Being produced by veteran Luciano Martino (the former husband of Wandisa Guida, Edwige Fenech, and Olga Bisera) ensured that The Seatmate came bursting out of the gates with some big or semi-famous people working behind the cameras. Martino was a versatile producer who did anything from The Demon (1963) to Hands Of Steel (1986), and everything in between. Composer Gianni Ferrio was a frequent Mariano Laurenti collaborator and especially prolific in commedia sexy all'Italiana around this time. His score, while adequate and freewheeling, is nothing special. Director of photography Pasquale Rachini was something of a newcomer in 1977 still but on average he’s more hit than miss. Writing are Francesco Milizia, and Franco Mercuri who both were experienced in comedy at this point. Their screenplay is hardly the worst but it leaves a lot of plot threads unresolved: what’s the purpose of Federico and how does he enhance Simona as a character in any way? Why don’t any of Mario’s friends end up romantically entangled with Simona’s? Why introduce the Mafia don subplot when it serves no function to the mainplot? Do Mario and Simona even like each other? To its everlasting credit, The Seatmate never diverges too much from the established La Liceale (1975) formula, the comic relief from Lino Banfi and Alvaro Vitali isn’t as odious as it usually tends to be, and it even contains that classic Gloria Guida scene but here it’s Lilli Carati running about in the nude in a meadow causing all sorts of trouble. The supporting cast might not contain any name-stars but Francesca Romana Coluzzi, Ermelinda De Felice, Brigitte Petronio, and Linda Sini all were reliable second-stringers who cut their teeth in exploitation on both ends of the budget spectrum.
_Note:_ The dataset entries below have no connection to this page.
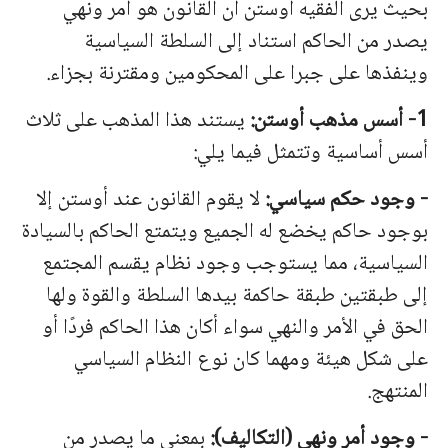
بحيث يرى الفقيه أوستن أن القانون هو أمر ونهي
يصدر من الحاكم استناد إلى السلطة السياسية
وينفذها على جبرا على المحكومين ومقترنة بجزاء.
1- أسس مذهب أوستن:
يستند هذا المذهب على ثلاث
أسس أساسية وتتمثل فيما يلي:
-
وجود
حكم
سياسي
:
لا
يقوم
القانون
عند
أوستن
إلا
بوجود
حاكم
يخضع
له
ا
لجميع ويتمتع الحاكم بالسيادة
السياسية، مما يستوجب وجود نظام يقسم المجتمع
إلى طبقتين طبقة حاكمة بيدها السلطة والقوة ولها
الحق في الأمر والنهي سواء أكان هذا الحاكم فردًا أو
على شكل هيئة ومهما كان نوع النظام السياسي
المنتهج.
-
وجود
أمر
ونهي
(
التكاليف
):
بمعنى ما يصدر من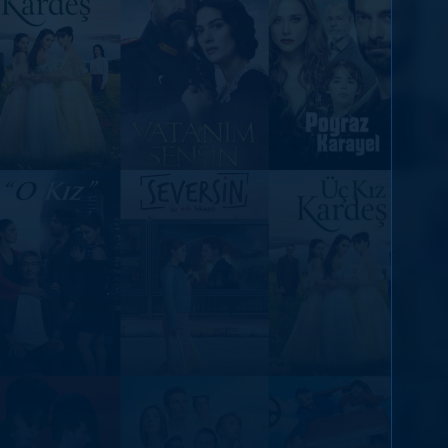
DİĞER SONUÇLAR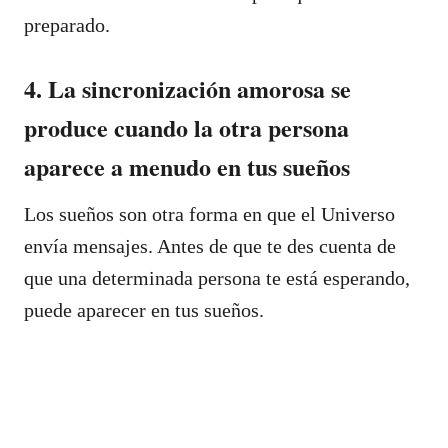
preparado.
4. La sincronización amorosa se
produce cuando la otra persona
aparece a menudo en tus sueños
Los sueños son otra forma en que el Universo
envía mensajes. Antes de que te des cuenta de
que una determinada persona te está esperando,
puede aparecer en tus sueños.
Ultimately The Seatmate is to the Lilli Carati repertoire what The Doctor… The Student (1976) was to the infinitely superior Gloria Guida canon: an efficient but hardly remarkable iteration of a well-trodden comedy formula. Thankfully there’s enough naked Lilli shenanigans for everyone, and she doesn’t disappoint in the slightest. What’s curious is that only after Lilli had tested the waters a spate of official La Liceale (1975) sequels were suddenly produced within a record time of just two years. As for Lilli herself – while hardly a terrible actress she was no Gloria Guida (who herself was no Edwige Fenech, Agostina Belli, Laura Antonelli, Ornella Muti, or Orchidea De Santis) but it’s not like she was ever given scripts that played up to her limited strengths. In many ways The Seatmate was a prototype for the La Liceale (1975) sequels (official and otherwise) in that it works like a well-oiled machine but never has any higher aspirations. And that’s the problem with The Seatmate. It never tries hard enough. It has all the right ingredients but it never quite knows what to do with them. A few genuine chuckles notwithstanding the humour is puerile and too often reduced to slapstick. At least Lino Banfi and Alvaro Vitali aren’t as odious as they usually are – and Lilli Carati was always one of the more exotic looking comedy vixens. It’s truly unfortunate that To Be Twenty (1978) would always remain an anomaly of sorts in her repertoire.